文化 首里高生が行く!!

■首里巡検~民話と詩(うた)編

◇金城町大アカギ
内金城嶽(ウチカナグスクタキ)境内には樹齢200年以上と思われるアカギが5本自生しており、国の天然記念物に指定されています。沖縄戦での焼失により、大木群として見られるのは、内金城嶽境内だけです。
内金城御嶽は、旧暦12月8日に備えるウニムーチー(鬼餅)の由来となった場所で、首里に出没する人食い鬼の兄を、妹が瓦の入った餅で退治したという伝説が残っています。
〔首里金城町3丁目〕
※葉っぱの色や枝ぶりなどから大アカギの樹勢を診断しながら、土壌に肥料を追加するなど樹勢の回復業務を行っています。

◇佐藤惣之助詩碑(さとうそうのすけしひ)
佐藤惣之助は神奈川県川崎市出身の詩人・作詞家で、沖縄の詩人育成などに貢献しました。赤瓦を織り込んだヒンプン型台座の詩碑には、惣之助が1922年に著した『琉球諸島風物詩集』の中の「宵夏(よしなつ)」の一節「しづかさよ 空しさよ この首里の都の宵のいろを 誰に見せやう 眺めさせやう」が刻まれ、首里から眺める景色の美しさが描かれています。
〔首里金城町1丁目〕
※この詩碑は、焦土となった沖縄にと川崎市の人々から贈られたもので移設を2回経験しています。
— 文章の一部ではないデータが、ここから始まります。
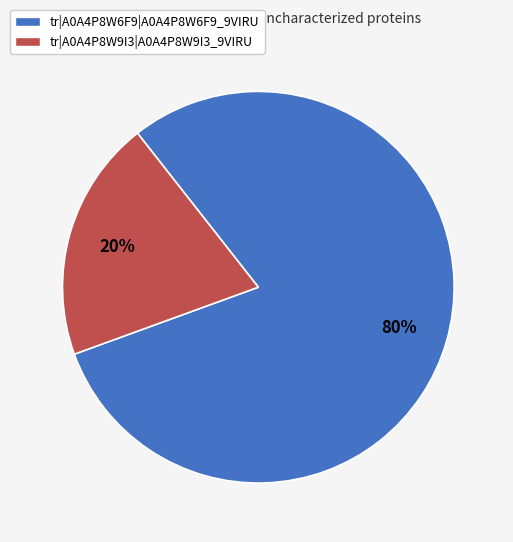

The tr|A0A4P8W6F9|A0A4P8W6F9_9VIRU slice represents 80% of the pie. True or false?

True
当時の人々の思いや技術、生活を推察する縁(よすが)となるよう、市では文化財の維持管理を行っています。

■高校生’s eye
初めて行った大アカギには、子供の頃に遊んでいたような懐かしさと、自然の神秘的な雰囲気が感じられました。多くのアカギを戦争で失ってしまったからこそ、沖縄の人々の暮らし・願い・思いと共に約200年もの年月を生き、首里の街を見守ってきた大アカギをより一層大事にしたいと思いました。そして、身近に文化財や自然がある中で暮らしている私たちが、故郷の歴史や文化に触れ、故郷を愛する心と、歴史や文化を後世に引き継げる知識を持ちたいと強く思いました。
佐藤惣之助詩碑について今回の首里巡検で見に行くまで、その存在を知りませんでした。意識して見ないと、目の前にあったとしても人は目を向けず認識しないのですね。碑に刻まれた詩からは、当時の首里に対する熱い想いを感じることができました。今私たちは県内外の人々が繋いでくれた文化の上で生きています。沖縄の文化を、私たちが大切に守り繋いでいきたいです。